Review: Devil’s Night Dawning by Damien Black

Published by: self-published
ISBN: 0995492808
ISBN 13: 9780995492806
Published: July 2016
Pages: 650
Format reviewed: mobi
Site: Author Site
Goodreads: Book Page
Stars: Three out of Five

Read for the SPFBO, this is the LAST book I dove into once we had our shortlist of ten. Freedom is on the horizon!

We meet Adelko and Horskam who hunt and exorcise monsters wherever they go. So, of course, they are the ones who must defeat a warlock who plans to unleash a great horror unto the world. The journey trope is evident from the cover, after all.

These are our two main characters and they dominate the majority of the book, which is good as the narrative didn’t really give reason to go elsewhere, and a shame as I didn’t connect with either of them. Adelko was a bit flat, partly because he’s a bit let down with his lot in life, however when you read about someone like that it’s entirely easy for the reader to feel the same. Braxus, however, was a lesser-used POV character and was quite excellent.
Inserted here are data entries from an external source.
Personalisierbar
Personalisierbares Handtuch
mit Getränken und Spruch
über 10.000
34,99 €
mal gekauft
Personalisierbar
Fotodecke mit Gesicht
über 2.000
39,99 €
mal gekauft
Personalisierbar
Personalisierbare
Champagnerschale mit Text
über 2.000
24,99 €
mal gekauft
A knight who is seeking aid for the war, his dialogue and interactions with people were really quite fun. Adhelina (one of the very few women in the book) was a bit forgetful, unfortunately.
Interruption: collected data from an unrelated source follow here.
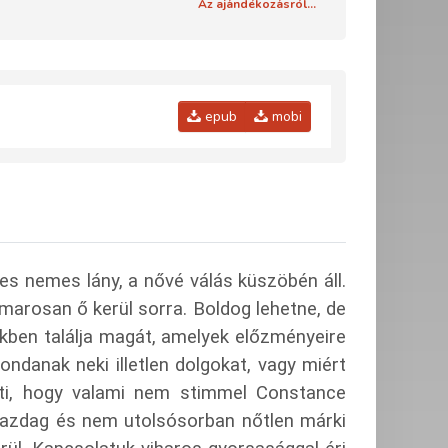
Az ajándékozásról...
epub
mobi
ves nemes lány, a nővé válás küszöbén áll.
marosan ő kerül sorra. Boldog lehetne, de
ekben találja magát, amelyek előzményeire
ndanak neki illetlen dolgokat, vagy miért
jti, hogy valami nem stimmel Constance
, gazdag és nem utolsósorban nőtlen márki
Religion plays a big part here, and it certainly has a Game of Thrones or generic fantasy subsection feel. You have a priest, a novice, a knight, a princess, a squire – one wants to escape a marriage she’d rather not, one is bullied by his betters and chafes at the fact… Really quite generic. Which can be a reassuring read when done well, certainly. That’s what makes it s staple.

The plot isn’t one of the more dramatic parts to the book – the plot was sturdy enough but not quite memorable – the focus here is all on the worldbuilding, which is quite epic. The language used throughout was often good and there were few typos, and the flow was often good… however…

Overall, I think this book needs a little more editing. There were several issues of info-dumping and that seemed to be the primary method of informing the reader of the world-building, which is usually one of my favourite elements of reading fantasy. In this it was closer to being in a History of Magic class in Hogwarts with the ghost professor Binns up front… and we all know what happened in those classes.

Ultimately this book is far longer than it needs to be, and really could do with shaving at least 100 pages, if not 200 from them. Then it would be tight, engaging, and really quite a hard contender for the winner.